| TEXTO |
▬▬▬▬▬▬▬▬▬▬
Grão verde pode render café especial com nova técnica de fermentação, mostra estudo
Técnica valoriza grãos rejeitados e atende padrão global de café especial
Por: Iago Bacelar
14/07/2025 • 12:00
Uma pesquisa desenvolvida pela Universidade Federal de Uberlândia (UFU) revelou que é possível produzir café especial a partir de grãos verdes, tradicionalmente considerados defeituosos. Os testes mostraram que a fermentação anaeróbica autoinduzida permite transformar frutos imaturos da cultivar Arara, do tipo arábica, em bebidas com alto padrão sensorial, atendendo aos critérios da Specialty Coffee Association (SCA).
O estudo foi publicado na revista científica Food and Bioprocess Technology e conduzido no campus de Patos de Minas (MG). A descoberta abre caminhos para valorização de parte da colheita antes descartada, agregando rendimento à produção sem depender apenas de grãos maduros.
Como funciona a fermentação dos grãos verdes
A técnica utilizada foi a SIAF (Self-Induced Anaerobic Fermentation). Nesse método, os grãos são colocados em barris vedados sem oxigênio por até 96 horas, logo após a colheita. A fermentação ocorre antes da secagem dos grãos.
▬▬▬▬▬▬▬▬▬▬
Dados de compreensão de gráficos
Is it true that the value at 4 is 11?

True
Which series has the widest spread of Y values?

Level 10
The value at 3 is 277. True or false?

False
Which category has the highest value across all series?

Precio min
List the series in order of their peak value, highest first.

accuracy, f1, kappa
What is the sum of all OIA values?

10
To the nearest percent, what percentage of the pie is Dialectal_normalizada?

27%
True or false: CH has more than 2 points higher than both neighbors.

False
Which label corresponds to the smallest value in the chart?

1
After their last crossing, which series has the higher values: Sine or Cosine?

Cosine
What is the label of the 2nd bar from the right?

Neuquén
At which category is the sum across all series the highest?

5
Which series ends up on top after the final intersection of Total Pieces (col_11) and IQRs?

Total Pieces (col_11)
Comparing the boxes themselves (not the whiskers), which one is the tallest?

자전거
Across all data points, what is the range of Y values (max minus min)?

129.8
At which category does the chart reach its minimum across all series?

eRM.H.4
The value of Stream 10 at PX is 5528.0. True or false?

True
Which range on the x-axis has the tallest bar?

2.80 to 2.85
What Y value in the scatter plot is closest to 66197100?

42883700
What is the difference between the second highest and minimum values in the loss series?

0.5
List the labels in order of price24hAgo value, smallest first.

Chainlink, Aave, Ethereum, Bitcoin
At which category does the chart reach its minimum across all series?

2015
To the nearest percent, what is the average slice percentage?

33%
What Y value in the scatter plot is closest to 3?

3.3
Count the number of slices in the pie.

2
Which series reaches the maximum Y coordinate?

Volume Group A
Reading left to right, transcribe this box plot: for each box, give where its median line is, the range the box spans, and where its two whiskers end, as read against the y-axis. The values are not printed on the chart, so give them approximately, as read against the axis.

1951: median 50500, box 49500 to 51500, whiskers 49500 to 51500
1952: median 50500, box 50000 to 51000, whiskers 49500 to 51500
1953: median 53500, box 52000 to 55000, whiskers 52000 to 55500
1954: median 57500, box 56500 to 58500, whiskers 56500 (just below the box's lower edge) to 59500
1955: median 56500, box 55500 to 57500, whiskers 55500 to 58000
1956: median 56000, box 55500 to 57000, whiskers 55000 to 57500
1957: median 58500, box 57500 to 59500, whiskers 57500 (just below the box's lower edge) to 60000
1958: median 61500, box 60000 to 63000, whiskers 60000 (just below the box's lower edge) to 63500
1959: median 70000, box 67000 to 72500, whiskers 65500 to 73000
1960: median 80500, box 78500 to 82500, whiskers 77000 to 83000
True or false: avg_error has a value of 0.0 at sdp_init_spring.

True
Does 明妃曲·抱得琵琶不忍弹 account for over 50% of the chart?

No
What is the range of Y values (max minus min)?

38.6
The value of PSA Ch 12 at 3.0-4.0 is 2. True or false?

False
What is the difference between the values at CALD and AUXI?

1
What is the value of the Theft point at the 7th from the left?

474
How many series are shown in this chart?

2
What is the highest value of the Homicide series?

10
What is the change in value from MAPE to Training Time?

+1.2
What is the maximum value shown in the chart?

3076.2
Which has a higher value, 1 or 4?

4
▬▬▬▬▬▬▬▬▬▬
| INSTRUÇÕES DE TRABALHO |
A: Segundo a reportagem sobre o café, por quanto tempo no máximo os grãos ficam em barris vedados na técnica SIAF?
B: Reproduza fielmente o trecho da reportagem sobre o café que vai de "Grão verde pode" até "de grãos maduros.".

| RESPOSTAS POR TAREFA |
A: Por até 96 horas.

B:
Grão verde pode render café especial com nova técnica de fermentação, mostra estudo
Técnica valoriza grãos rejeitados e atende padrão global de café especial
Por: Iago Bacelar
14/07/2025 • 12:00
Uma pesquisa desenvolvida pela Universidade Federal de Uberlândia (UFU) revelou que é possível produzir café especial a partir de grãos verdes, tradicionalmente considerados defeituosos. Os testes mostraram que a fermentação anaeróbica autoinduzida permite transformar frutos imaturos da cultivar Arara, do tipo arábica, em bebidas com alto padrão sensorial, atendendo aos critérios da Specialty Coffee Association (SCA).
O estudo foi publicado na revista científica Food and Bioprocess Technology e conduzido no campus de Patos de Minas (MG). A descoberta abre caminhos para valorização de parte da colheita antes descartada, agregando rendimento à produção sem depender apenas de grãos maduros.